Prodigy Finance: built for globally mobile students

Prodigy Finance supports international master’s students who may not meet traditional bank criteria. Your future earning potential, not only your current income, plays a role in the assessment.*

You do not need:

  • Collateral

  • A local guarantor

  • A co-signer

Traditional bank loans: familiar but restrictive

Most banks require:

  • Property or fixed assets as collateral

  • A co-signer with strong local credit

  • Proof of long-term household income

  • In-branch paperwork and verification

2. Loan process and turnaround time

Prodigy Finance

  • Uses a fully online process

  • Allows you to upload documents digitally

  • Provides faster decision timelines

  • Sends funds directly to your school once approved

Traditional banks

  • Require in-person visits

  • May need notarised or stamped documents

  • Conduct collateral checks

  • Have longer approval cycles

3. What determines your loan terms?

Prodigy Finance

Loan terms are based on:

  • Your chosen school

  • Your programme

  • Your profile and earning potential*

Traditional banks

Banks often assess:

  • The financial strength of you or your co-signer

  • Your credit history

  • The value of collateral

4. Payments, grace periods and flexibility

Prodigy Finance

  • Begins repayment after your grace period

  • Sends funds directly to the school

Traditional banks

  • Offer varied grace periods

  • May require interest payments while you study

  • Offer limited flexibility depending on the bank

5. Co-signer expectations

Prodigy Finance

  • Does not require a co-signer for the core loan

  • Offers optional co-signer loans only for eligible Indian resident students (T&Cs apply)

Traditional banks

  • Require co-signers with high credit scores

  • Ask for local tax returns

  • Expect stable income

6. Global footprint

Prodigy Finance

  • Supports students across more than 120 countries

  • Covers hundreds of postgraduate programmes

  • Has strong support for STEM, business and public policy degrees

Traditional banks

  • May only support approved foreign universities

  • Often limit lending to certain currencies

  • Sometimes depends on partner institutions

7. Support beyond the loan

Prodigy Finance

  • Provides access to alumni stories

  • Shares visa guidance and practical tips

  • Helps build connections with a global student community

Traditional banks

  • Focus mainly on the loan transaction

Which option is better for 2025–26?

Every student has different needs. This summary can help you decide.

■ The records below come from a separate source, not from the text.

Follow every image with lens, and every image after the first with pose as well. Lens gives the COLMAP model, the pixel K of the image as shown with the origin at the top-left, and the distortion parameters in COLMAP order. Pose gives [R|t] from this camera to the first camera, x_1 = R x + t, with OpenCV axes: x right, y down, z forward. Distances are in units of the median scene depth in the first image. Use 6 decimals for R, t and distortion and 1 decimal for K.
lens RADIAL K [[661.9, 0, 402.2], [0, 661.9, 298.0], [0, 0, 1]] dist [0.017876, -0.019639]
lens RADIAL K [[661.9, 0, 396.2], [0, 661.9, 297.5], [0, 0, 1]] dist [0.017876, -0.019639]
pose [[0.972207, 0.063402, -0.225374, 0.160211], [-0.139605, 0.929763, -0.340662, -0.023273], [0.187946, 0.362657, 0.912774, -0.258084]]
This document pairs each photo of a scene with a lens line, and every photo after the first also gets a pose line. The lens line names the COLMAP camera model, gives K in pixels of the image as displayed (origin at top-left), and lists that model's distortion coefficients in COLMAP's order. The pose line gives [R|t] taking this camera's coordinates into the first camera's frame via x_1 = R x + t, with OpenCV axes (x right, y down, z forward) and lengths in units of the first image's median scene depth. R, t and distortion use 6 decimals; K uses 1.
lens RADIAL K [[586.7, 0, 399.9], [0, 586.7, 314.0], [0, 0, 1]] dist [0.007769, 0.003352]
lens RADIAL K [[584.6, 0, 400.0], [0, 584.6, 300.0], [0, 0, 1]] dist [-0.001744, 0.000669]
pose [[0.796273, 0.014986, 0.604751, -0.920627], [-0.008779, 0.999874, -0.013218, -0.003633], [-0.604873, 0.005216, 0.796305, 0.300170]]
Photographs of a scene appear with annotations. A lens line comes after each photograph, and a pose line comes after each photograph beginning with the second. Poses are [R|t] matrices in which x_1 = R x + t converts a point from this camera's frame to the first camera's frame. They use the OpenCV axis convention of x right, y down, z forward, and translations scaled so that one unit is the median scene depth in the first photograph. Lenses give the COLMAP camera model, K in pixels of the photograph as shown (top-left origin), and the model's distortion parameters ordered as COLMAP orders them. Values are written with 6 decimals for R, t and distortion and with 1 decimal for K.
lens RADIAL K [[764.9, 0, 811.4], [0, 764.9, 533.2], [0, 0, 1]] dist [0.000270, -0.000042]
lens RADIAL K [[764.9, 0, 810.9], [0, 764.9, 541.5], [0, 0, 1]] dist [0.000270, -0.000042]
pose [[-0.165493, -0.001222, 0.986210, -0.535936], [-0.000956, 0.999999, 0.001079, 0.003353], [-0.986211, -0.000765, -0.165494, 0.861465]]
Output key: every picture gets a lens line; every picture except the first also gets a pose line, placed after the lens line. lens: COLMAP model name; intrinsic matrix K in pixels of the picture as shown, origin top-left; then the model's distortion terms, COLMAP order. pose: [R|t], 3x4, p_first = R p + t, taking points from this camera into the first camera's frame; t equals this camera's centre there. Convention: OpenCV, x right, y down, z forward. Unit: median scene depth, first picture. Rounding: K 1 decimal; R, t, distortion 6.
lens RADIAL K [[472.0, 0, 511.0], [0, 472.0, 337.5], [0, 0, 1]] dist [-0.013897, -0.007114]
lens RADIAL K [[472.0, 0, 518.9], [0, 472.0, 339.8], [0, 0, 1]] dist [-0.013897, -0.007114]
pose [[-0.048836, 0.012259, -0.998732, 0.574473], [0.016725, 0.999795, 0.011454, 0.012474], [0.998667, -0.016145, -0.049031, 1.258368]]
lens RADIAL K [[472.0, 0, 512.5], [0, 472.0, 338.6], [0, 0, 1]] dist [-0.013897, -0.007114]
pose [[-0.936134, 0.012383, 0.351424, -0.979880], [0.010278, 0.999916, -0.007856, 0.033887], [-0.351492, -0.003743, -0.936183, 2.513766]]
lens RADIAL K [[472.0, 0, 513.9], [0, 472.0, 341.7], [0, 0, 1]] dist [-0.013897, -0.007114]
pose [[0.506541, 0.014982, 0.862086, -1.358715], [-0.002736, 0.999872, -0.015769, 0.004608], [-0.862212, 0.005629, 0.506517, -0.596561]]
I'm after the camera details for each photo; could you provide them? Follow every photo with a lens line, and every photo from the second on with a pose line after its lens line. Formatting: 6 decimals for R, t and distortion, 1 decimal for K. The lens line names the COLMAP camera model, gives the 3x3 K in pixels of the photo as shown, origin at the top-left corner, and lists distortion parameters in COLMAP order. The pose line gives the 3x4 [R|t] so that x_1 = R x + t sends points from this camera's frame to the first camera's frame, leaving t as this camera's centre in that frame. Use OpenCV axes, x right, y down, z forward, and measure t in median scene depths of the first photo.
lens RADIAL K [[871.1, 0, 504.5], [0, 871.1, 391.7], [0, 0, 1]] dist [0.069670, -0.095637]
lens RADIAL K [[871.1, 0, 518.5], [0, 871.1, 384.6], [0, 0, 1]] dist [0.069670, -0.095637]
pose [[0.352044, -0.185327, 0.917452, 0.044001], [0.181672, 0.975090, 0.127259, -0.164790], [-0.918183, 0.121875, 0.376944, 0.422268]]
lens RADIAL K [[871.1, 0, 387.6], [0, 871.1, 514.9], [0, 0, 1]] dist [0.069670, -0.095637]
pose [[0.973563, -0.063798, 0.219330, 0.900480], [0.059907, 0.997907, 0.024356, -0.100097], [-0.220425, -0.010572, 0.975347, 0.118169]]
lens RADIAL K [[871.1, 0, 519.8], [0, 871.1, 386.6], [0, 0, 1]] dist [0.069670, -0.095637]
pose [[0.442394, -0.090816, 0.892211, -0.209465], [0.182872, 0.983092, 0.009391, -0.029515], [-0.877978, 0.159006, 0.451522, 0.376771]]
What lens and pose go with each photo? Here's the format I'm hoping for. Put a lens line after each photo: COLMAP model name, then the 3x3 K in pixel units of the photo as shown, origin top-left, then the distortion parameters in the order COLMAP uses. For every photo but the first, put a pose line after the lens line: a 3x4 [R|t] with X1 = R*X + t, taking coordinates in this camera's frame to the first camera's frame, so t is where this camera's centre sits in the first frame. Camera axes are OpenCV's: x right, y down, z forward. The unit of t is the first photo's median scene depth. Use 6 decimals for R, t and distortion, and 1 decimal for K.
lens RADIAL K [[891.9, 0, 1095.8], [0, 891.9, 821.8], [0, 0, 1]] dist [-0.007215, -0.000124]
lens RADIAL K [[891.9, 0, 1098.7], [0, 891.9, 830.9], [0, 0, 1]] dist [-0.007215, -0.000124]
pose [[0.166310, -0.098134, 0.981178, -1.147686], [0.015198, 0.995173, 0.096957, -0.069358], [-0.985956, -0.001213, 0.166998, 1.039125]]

Prodigy Finance may suit you if:

  • You do not have collateral or a co-signer

  • You want a fully online, globally aligned process

  • You aim to study at a supported university

  • Your future earning potential is stronger than your current financial profile

A traditional bank loan may suit you if:

  • You have collateral or a strong local co-signer

  • You prefer an in-country bank relationship

  • Your bank offers competitive terms for your programme

Making the choice: a student-first checklist

Ask yourself:

  • Do I have collateral or a co-signer available

  • Do I need a fully online application process

  • Do I need quicker approval timelines

  • Is my future earning potential a stronger indicator than my current income

  • Does my bank support my university and currency

  • Who offers the repayment flexibility I need

Your answers will guide you to the loan that supports your plans.

Ready to explore your study abroad loan options?

If you want to see what your international education funding could look like, you can check your eligibility in minutes.*

Check your eligibility

Final thoughts

Choosing the right loan shapes your study abroad experience. Whether you choose Prodigy Finance or a traditional bank, focus on the option that gives you clarity, comfort and confidence as you plan your move abroad.

Your global journey begins with one choice, and you are already moving in the right direction.